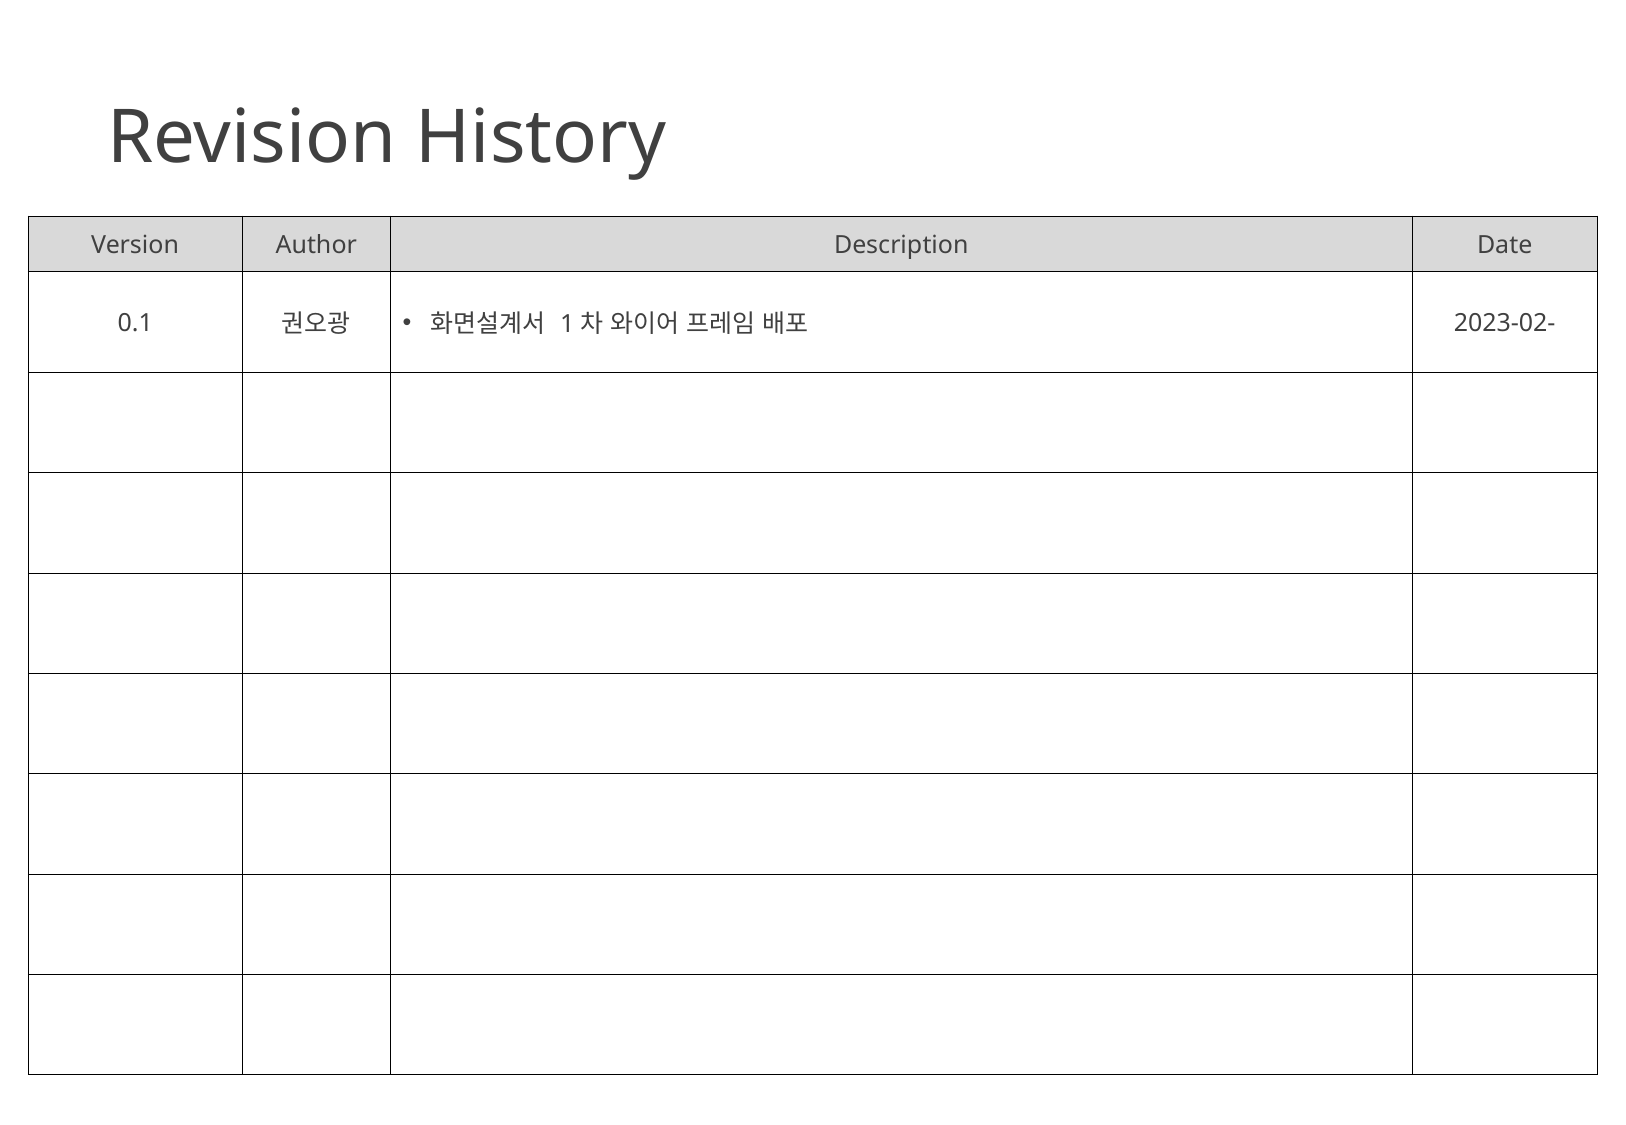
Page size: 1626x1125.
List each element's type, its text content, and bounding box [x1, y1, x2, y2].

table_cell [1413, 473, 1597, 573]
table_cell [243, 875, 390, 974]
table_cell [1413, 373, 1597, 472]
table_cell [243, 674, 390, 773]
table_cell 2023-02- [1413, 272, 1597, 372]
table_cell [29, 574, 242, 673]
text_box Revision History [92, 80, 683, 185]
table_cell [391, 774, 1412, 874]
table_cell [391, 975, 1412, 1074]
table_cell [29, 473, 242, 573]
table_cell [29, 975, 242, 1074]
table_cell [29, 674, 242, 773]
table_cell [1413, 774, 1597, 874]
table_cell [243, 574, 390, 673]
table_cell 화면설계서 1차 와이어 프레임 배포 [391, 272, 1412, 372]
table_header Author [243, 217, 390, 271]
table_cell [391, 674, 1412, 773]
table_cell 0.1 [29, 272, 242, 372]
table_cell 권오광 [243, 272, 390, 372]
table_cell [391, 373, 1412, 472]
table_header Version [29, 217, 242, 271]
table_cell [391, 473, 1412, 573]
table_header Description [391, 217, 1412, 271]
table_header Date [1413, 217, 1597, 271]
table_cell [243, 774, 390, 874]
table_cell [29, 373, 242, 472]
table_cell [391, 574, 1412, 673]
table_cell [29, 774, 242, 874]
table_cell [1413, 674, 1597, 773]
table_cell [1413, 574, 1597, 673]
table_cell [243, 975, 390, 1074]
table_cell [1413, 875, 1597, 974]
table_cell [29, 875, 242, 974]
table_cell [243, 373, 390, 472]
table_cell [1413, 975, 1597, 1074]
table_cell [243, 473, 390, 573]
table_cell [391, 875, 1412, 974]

#### What the exercise asks
Text only, pictures out: give every record again as written.

#### Result for this task
Page size: 1626x1125.
List each element's type, its text content, and bounding box [x1, y1, x2, y2].

table_cell [1413, 473, 1597, 573]
table_cell [243, 875, 390, 974]
table_cell [1413, 373, 1597, 472]
table_cell [243, 674, 390, 773]
table_cell 2023-02- [1413, 272, 1597, 372]
table_cell [29, 574, 242, 673]
text_box Revision History [92, 80, 683, 185]
table_cell [391, 774, 1412, 874]
table_cell [391, 975, 1412, 1074]
table_cell [29, 473, 242, 573]
table_cell [29, 975, 242, 1074]
table_cell [29, 674, 242, 773]
table_cell [1413, 774, 1597, 874]
table_cell [243, 574, 390, 673]
table_cell 화면설계서 1차 와이어 프레임 배포 [391, 272, 1412, 372]
table_header Author [243, 217, 390, 271]
table_cell [391, 674, 1412, 773]
table_cell 0.1 [29, 272, 242, 372]
table_cell 권오광 [243, 272, 390, 372]
table_cell [391, 373, 1412, 472]
table_header Version [29, 217, 242, 271]
table_cell [391, 473, 1412, 573]
table_header Description [391, 217, 1412, 271]
table_header Date [1413, 217, 1597, 271]
table_cell [243, 774, 390, 874]
table_cell [29, 373, 242, 472]
table_cell [391, 574, 1412, 673]
table_cell [29, 774, 242, 874]
table_cell [1413, 674, 1597, 773]
table_cell [1413, 574, 1597, 673]
table_cell [243, 975, 390, 1074]
table_cell [1413, 875, 1597, 974]
table_cell [29, 875, 242, 974]
table_cell [243, 373, 390, 472]
table_cell [1413, 975, 1597, 1074]
table_cell [243, 473, 390, 573]
table_cell [391, 875, 1412, 974]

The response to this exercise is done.